Survivors of trauma find paths to healing

Sheriff: Jayme Closs found alive, suspect in custody (Photo from Barron County Sheriff's Department)

Every trauma and situation is different. Every path for survivors is different too.

That path is just beginning for Jayme Closs of Wisconsin who was found 88 days after she was reported missing.

A 21-year-old man, who she didn't know, now stands accused of kidnapping Closs and killing her parents.

Wisconsin officials say there is no indication the family knew the suspect, Jake Thomas Patterson.

The Dougy Center in Southeast Portland is not working on the case but works with children and teens who face trauma regularly.

It says, going forward, Closs will need support, and that support will have to come in a number of different ways.

For any 13-year-old, one trauma can be difficult enough to work through. But Closs now faces at least two serious traumas: Being kidnapped and the murder of her parents.

According to Donna Schuurman, the senior director of advocacy at the Dougy Center, some of that work includes simple routines.

“Routine without being rigid, trying to re-establish normalcy in what is a traumatizing set of circumstances,” he said.

Schuurman also says Closs will need a support system in the form of friends and family as well as therapy to help her process.

Hear from a survivor of trauma on what that journey to healing looks like:

While it takes work, the positive is there. There is such a thing as living a normal life after something like this. It's just a new and different normal.

Survivors like Andrea Benson say the road ahead is long.

“I think many people feel very alone after that. Like, no one could understand what they are going through,” she said.

Benson is a sex-trafficking survivor. While her story is different than Closs’s, severe trauma is something she is familiar with.

“I felt like no one else understood me,” she said.

It’s something she thinks Closs may also feel.

“Feeling like you’ll never be able to get better. You’ll never heal because the pain is so great and so deep,” Benson said.

But she says in time there is such a thing as finding your new normal. There is hope.

“You’re never going to be the person you were, but you are going to come out stronger,” she said.

And for that healing she says there should be no time frame.

“Some people heal a lot faster than others. We are all going to have our ups and downs,” Benson said. “It takes a lot of mentoring, a lot of counseling, therapy groups.”

Data under study:

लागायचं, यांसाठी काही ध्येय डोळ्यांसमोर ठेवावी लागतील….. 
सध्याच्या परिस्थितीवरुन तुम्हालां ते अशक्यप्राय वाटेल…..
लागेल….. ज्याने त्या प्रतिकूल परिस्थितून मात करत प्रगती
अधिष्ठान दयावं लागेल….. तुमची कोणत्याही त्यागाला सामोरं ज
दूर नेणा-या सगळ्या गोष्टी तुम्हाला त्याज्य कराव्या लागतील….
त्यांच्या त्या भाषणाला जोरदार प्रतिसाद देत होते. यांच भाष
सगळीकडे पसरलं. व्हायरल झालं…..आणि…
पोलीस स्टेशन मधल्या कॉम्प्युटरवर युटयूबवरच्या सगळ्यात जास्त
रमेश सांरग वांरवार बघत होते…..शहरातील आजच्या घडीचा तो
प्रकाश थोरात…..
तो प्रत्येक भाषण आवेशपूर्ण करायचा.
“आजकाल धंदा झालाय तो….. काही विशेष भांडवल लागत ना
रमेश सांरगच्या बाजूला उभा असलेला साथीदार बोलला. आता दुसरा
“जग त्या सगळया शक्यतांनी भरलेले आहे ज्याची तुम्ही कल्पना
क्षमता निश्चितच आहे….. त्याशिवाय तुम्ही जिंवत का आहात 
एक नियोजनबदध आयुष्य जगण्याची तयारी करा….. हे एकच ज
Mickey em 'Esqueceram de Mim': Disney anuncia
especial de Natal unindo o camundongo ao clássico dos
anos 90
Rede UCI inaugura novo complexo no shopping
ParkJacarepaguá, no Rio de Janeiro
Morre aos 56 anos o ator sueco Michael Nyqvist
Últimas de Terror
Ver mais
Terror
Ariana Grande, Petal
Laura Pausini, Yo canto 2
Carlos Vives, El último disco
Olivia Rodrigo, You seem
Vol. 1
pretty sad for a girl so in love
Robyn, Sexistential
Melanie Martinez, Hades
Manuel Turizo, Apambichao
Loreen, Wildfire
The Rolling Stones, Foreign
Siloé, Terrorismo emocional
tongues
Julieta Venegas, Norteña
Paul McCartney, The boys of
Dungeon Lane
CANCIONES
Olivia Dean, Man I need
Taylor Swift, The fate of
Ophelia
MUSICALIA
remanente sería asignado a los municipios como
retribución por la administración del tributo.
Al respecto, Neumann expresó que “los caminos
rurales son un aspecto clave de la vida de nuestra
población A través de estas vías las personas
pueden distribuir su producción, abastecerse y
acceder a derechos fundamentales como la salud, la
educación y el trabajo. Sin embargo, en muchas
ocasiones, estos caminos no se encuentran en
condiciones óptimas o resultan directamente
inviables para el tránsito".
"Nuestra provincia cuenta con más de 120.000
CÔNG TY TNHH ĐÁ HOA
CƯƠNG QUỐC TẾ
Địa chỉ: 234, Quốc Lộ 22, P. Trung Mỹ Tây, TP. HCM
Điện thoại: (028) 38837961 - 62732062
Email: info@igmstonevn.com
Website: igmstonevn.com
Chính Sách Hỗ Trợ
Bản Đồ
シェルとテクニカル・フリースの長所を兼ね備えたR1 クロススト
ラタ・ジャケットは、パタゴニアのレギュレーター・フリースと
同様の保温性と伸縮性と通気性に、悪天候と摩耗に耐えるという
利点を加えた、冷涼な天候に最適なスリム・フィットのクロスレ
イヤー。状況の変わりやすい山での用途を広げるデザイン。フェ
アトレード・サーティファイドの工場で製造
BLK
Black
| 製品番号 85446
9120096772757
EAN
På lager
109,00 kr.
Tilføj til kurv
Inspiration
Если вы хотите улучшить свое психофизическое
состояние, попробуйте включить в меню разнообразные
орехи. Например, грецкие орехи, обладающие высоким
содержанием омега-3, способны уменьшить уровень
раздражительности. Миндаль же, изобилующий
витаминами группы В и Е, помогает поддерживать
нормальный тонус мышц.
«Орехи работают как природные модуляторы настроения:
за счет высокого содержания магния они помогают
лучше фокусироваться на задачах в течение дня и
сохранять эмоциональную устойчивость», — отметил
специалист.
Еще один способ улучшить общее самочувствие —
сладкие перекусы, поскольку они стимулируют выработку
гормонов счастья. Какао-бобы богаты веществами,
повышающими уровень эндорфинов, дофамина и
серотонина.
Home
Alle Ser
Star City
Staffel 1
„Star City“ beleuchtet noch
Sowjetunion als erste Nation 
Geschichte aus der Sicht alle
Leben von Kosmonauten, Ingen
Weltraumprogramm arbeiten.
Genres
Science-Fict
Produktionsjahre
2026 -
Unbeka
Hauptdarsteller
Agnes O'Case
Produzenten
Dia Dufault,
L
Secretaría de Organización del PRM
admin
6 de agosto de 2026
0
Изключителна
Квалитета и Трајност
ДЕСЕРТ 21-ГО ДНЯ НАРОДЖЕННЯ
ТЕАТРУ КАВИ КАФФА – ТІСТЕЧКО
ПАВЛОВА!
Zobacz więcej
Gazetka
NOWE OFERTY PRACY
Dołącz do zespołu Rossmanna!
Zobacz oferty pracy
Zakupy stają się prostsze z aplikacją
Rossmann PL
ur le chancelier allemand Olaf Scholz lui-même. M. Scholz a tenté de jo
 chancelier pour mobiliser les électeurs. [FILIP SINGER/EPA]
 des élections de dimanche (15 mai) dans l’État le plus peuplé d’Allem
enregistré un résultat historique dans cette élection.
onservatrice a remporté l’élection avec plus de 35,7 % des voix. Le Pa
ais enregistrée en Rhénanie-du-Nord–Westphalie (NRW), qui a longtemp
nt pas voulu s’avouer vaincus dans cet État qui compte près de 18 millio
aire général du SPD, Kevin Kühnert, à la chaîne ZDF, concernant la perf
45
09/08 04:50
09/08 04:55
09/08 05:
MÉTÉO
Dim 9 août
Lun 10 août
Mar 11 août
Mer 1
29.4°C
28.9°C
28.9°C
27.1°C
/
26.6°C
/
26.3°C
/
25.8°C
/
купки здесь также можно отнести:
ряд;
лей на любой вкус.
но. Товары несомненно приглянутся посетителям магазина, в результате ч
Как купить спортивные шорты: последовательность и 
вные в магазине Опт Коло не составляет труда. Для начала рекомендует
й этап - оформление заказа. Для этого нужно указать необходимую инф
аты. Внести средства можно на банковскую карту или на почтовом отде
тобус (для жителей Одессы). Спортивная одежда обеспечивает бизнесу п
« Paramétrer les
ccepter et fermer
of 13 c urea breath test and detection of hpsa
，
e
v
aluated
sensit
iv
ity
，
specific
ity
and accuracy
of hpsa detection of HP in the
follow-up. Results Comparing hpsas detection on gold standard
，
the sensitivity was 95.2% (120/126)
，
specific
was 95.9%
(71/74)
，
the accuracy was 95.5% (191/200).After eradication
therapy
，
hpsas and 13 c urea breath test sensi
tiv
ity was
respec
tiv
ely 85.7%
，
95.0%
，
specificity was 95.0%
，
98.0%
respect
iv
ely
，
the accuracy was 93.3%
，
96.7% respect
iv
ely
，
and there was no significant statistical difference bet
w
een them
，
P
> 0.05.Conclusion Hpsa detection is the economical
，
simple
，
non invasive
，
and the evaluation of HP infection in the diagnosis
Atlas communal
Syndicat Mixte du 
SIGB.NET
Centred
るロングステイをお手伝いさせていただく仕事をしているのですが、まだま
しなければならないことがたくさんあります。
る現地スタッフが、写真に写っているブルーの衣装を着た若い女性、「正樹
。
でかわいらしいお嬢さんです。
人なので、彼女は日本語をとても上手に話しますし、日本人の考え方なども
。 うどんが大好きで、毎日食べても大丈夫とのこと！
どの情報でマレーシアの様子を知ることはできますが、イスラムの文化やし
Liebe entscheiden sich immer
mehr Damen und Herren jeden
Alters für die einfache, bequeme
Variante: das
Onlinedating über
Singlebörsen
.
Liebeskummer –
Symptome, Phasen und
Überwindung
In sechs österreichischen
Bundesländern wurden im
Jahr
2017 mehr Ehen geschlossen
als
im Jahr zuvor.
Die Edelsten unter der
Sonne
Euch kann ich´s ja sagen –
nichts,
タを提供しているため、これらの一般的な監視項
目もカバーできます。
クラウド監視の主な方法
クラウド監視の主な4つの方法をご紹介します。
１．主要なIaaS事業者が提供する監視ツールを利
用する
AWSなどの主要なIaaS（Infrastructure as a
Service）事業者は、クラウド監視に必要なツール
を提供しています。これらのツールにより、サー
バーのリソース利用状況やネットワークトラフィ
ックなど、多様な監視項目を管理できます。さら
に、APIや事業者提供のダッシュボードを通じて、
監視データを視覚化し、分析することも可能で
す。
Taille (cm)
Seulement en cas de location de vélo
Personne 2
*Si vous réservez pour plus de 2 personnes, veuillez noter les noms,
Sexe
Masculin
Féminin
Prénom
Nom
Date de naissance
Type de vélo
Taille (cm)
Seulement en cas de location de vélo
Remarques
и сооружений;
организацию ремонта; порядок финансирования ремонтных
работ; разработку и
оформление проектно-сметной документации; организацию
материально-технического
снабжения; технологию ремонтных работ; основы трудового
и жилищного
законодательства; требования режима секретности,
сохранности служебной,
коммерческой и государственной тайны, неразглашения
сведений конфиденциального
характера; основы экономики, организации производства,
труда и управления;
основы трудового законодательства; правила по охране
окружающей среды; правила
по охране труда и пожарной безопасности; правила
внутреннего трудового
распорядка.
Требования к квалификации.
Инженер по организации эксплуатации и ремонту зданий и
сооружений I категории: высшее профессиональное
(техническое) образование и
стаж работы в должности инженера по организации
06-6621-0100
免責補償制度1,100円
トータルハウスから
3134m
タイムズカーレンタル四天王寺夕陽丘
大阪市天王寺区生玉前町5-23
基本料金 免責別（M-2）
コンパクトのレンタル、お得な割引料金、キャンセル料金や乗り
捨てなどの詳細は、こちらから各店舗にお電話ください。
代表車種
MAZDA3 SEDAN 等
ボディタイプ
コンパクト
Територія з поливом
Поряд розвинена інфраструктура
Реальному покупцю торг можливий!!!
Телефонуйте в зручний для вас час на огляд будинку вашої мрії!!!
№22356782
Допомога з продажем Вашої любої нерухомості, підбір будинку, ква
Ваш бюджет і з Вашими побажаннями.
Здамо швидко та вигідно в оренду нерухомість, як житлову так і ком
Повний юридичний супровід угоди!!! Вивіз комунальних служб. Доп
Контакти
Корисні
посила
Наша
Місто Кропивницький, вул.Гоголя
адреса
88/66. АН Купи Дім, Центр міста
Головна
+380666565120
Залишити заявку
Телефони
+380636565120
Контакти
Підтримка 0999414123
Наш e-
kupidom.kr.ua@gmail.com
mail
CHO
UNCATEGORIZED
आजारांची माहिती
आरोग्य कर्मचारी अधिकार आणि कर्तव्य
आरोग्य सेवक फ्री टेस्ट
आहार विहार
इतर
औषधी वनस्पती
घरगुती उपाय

Exercise instructions:
a. Retype the part of the article on trauma survivors that opens with the words containing "Sheriff: Jayme Closs" and closes with "of different ways.".
b. Based on the article on trauma survivors, say whether each statement agrees with it, and quote the words that decide each one. (i) Closs was found 88 days after she was reported missing. (ii) The Dougy Center is working on the Closs case. (iii) Benson says healing should happen within a set time frame.

Answers to each task:
a.
Sheriff: Jayme Closs found alive, suspect in custody (Photo from Barron County Sheriff's Department)

Every trauma and situation is different. Every path for survivors is different too.

That path is just beginning for Jayme Closs of Wisconsin who was found 88 days after she was reported missing.

A 21-year-old man, who she didn't know, now stands accused of kidnapping Closs and killing her parents.

Wisconsin officials say there is no indication the family knew the suspect, Jake Thomas Patterson.

The Dougy Center in Southeast Portland is not working on the case but works with children and teens who face trauma regularly.

It says, going forward, Closs will need support, and that support will have to come in a number of different ways.

b.
(i) Yes: "found 88 days after she was reported missing."
(ii) No: "is not working on the case."
(iii) No: "there should be no time frame."